This was in connection with the murder of the Head Pastor of the Alladura Church for which the chief was accused of complicity.
It was quite a scene as the group of about 70 people fired indiscriminately and the Nyinahini police could not match the power of the gangsters who were said to be armed with AK-47 assault rifles.
A police reinforcement was called from Nkawie, but by the time they arrived, the gangsters had left.
The group had stormed the palace, seeking to kill the chief, Nana Amampene Twum Boateng, who fortunately, was in Accra at the time.
Deputy Superintendent of Police (DSP) Frederick Mensah, the District Police Commander, told The Ghanaian Times that efforts were being made to arrest the gangsters.
He confirmed that the chief’s own family and some community members were behind the attack.
“About 70 weapon-wielding machomen stormed the Nyinahini palace and, subsequently, the police station last Sunday, in an attempt to cause mayhem to the chief who they thought, was in town,” he said.
DSP Mensah alleged that the attackers were hired by the chief’s own family members with support from the residents and even some members of the traditional council.
It would be recalled that The Ghanaian Times carried a story in its Wednesday, November11, 2015 with the headline, “Chief attacked during Akwasidae”, in which it was reported that a seven-member gang sought to kill him, but he managed to escape.

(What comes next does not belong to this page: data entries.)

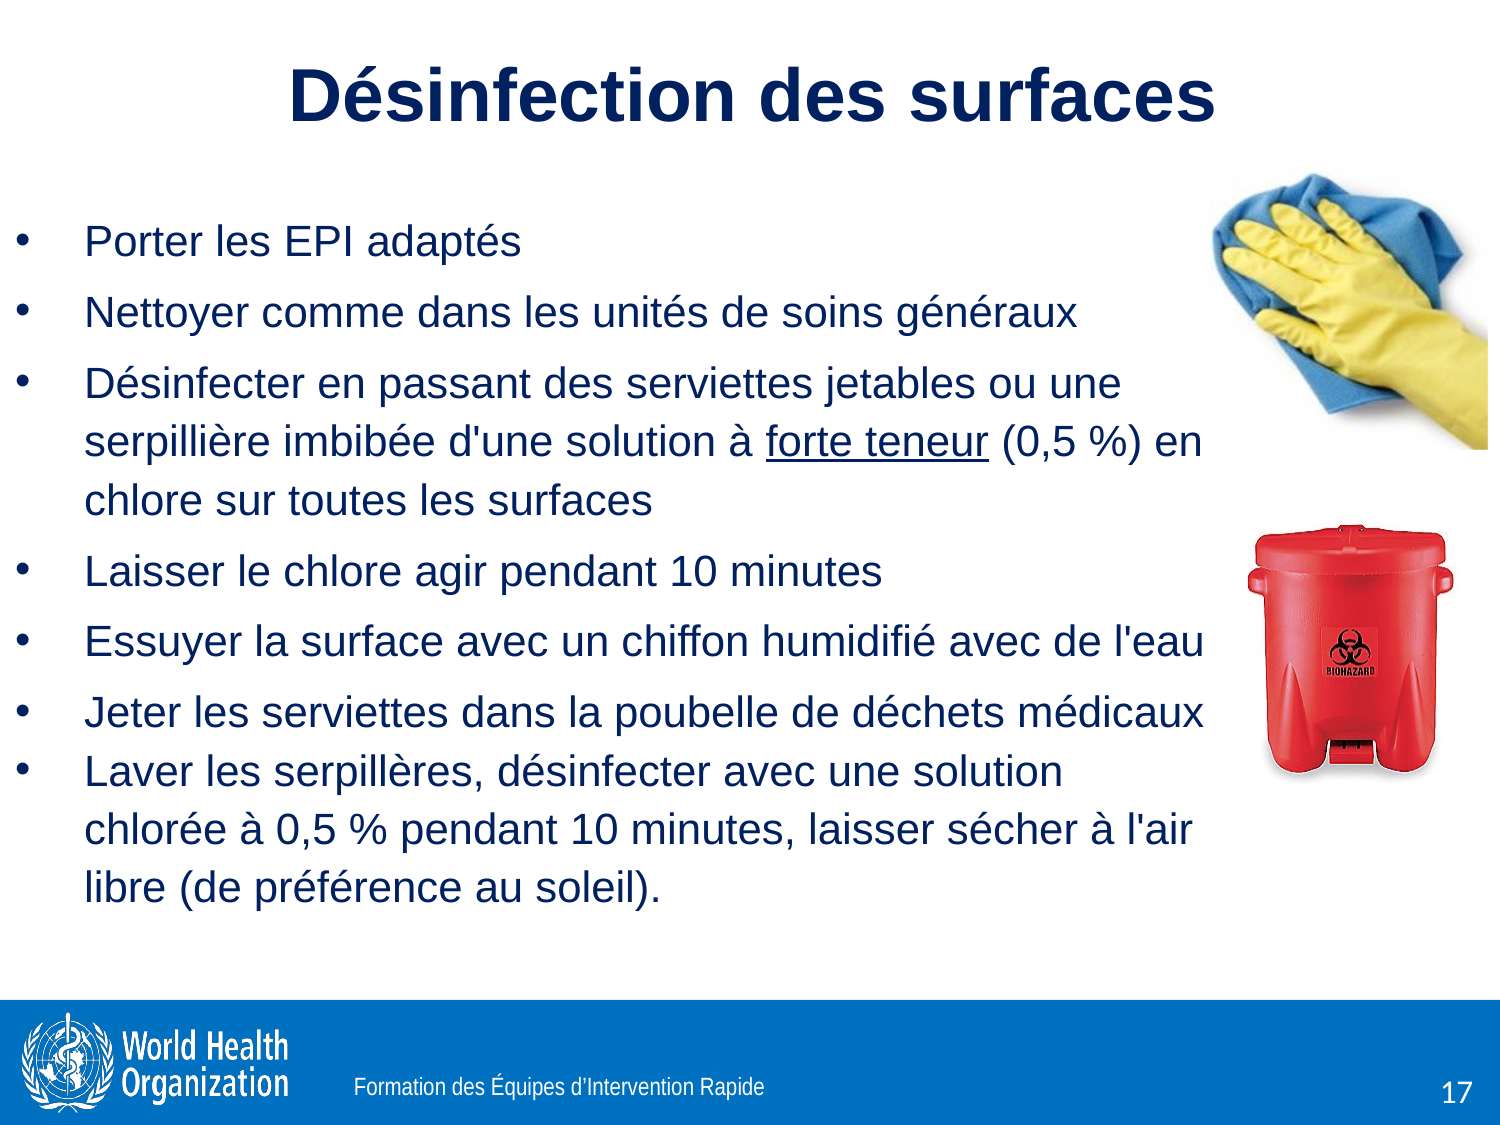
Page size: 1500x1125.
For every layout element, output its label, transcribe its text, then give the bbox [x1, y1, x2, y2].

picture [1188, 155, 1487, 457]
picture [21, 1012, 288, 1113]
list Porter les EPI adaptés Nettoyer comme dans les unités de soins généraux Désinfecter en passant des serviettes jetables ou une serpillière imbibée d'une solution à forte teneur (0,5 %) en chlore sur toutes les surfaces Laisser le chlore agir pendant 10 minutes Essuyer la surface avec un chiffon humidifié avec de l'eau Jeter les serviettes dans la poubelle de déchets médicaux Laver les serpillères, désinfecter avec une solution chlorée à 0,5 % pendant 10 minutes, laisser sécher à l'air libre (de préférence au soleil). [0, 199, 1235, 1000]
picture [1199, 499, 1500, 801]
title Désinfection des surfaces [0, 0, 1500, 186]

Three of the suspects were later arrested and put before court, but were later released on bail.
Speaking to The Ghanaian Times on phone, Nana Twum, alLecturer at the University of Ghana Legon, who was then at the lecture hall, believed that the attackers were those who raided the palace on that fateful Akwasidae festival, but escaped arrest.
It was not very clear what triggered the Sunday attack, but speculations in the town had it that it was connected to the release by a court, of Nana Twum Boateng and three others accused of the murder of Paul Abraffah, 60, the Head Pastor of the Church of the Lord, popularly called Alladura, on Septemebr1, 2014.

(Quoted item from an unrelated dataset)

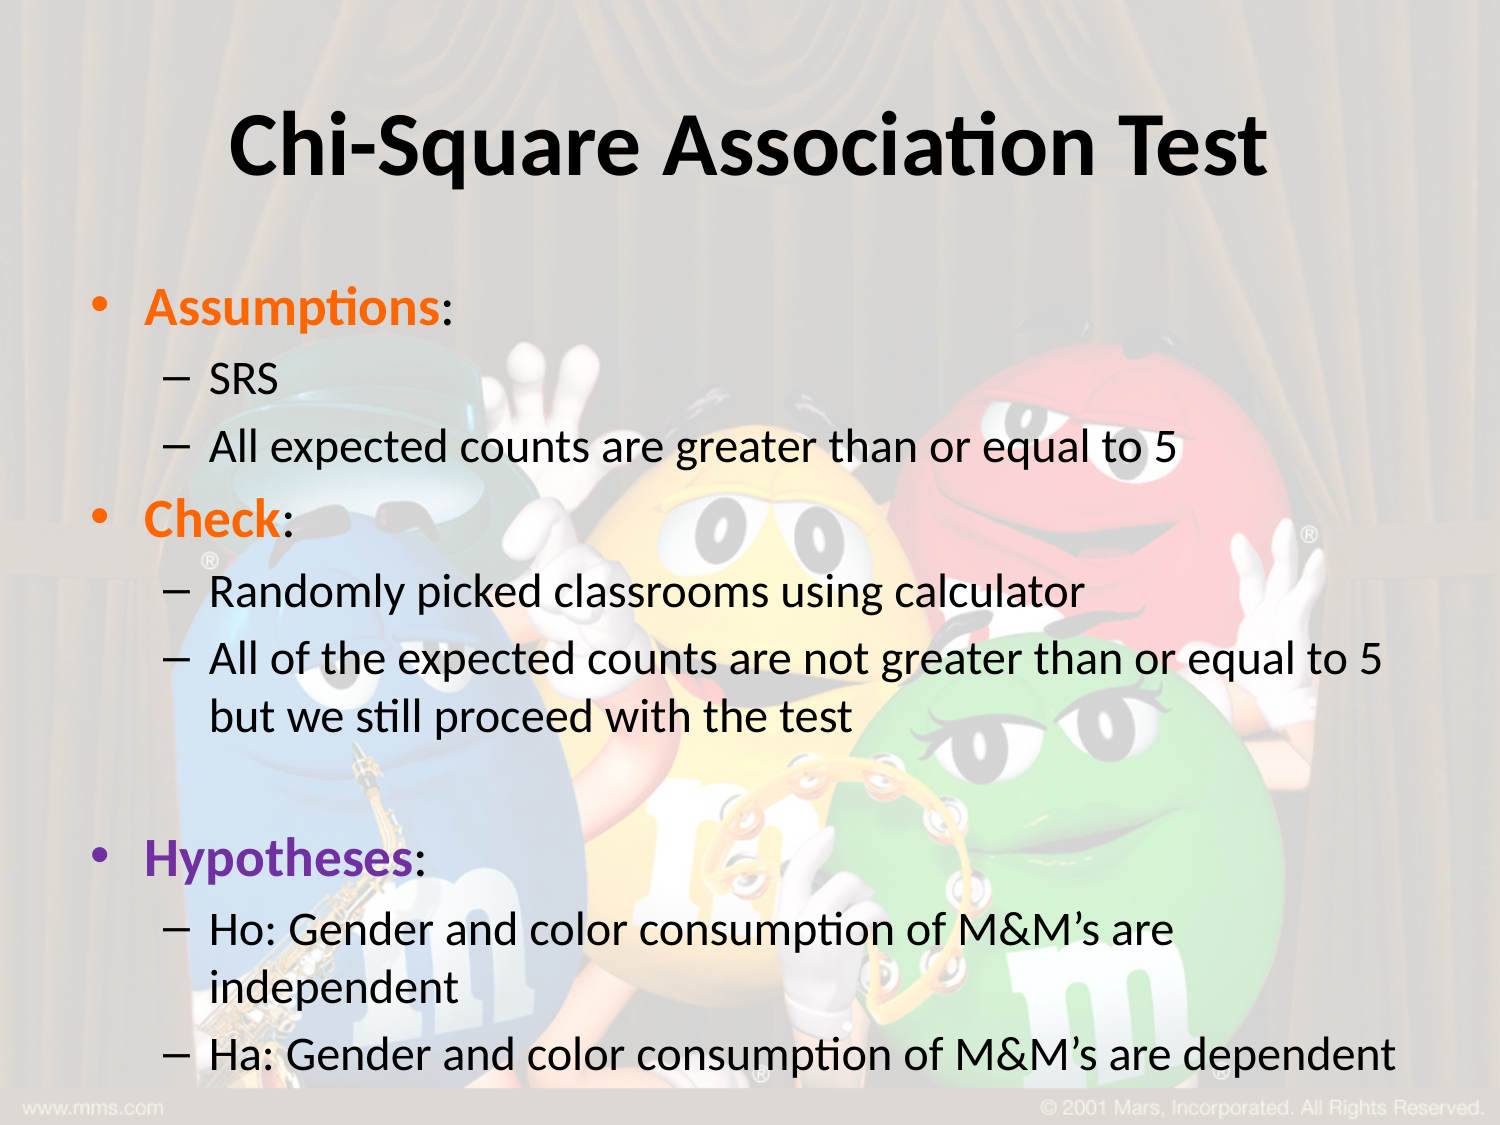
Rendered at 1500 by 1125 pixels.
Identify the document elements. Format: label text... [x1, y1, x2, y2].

title Chi-Square Association Test [75, 45, 1425, 233]
list Assumptions: SRS All expected counts are greater than or equal to 5 Check: Randomly picked classrooms using calculator All of the expected counts are not greater than or equal to 5 but we still proceed with the test Hypotheses: Ho: Gender and color consumption of M&M’s are independent Ha: Gender and color consumption of M&M’s are dependent [75, 262, 1425, 1100]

The Ghanaian Times, on October15, last year, reported that the chief and three others had been released by the Nkawie circuit court on October 9.
The Presiding Judge, Mr. Michael Johnson Addo, acquitted and discharged the chief, a member of the Board of Directors of the Komfo Anokye Teaching Hospital (KATH), and three others, Bismark Atta Snr., also known as Jordan, his brother, Oheneba Kwaku Duah, and Obiri Yeboah Asante, also known as Kwakdwo Ketewa, a carpenter.
The prosecution had told the court that “there was overwhelming evidence that the pastor was murdered, but there was absolutely no evidence to connect any of them”.
Prosecution then advised that the suspects be absolved of the charges and the case against them dropped.
Their plea to the charge of conspiracy to murder and committing murder was not taken.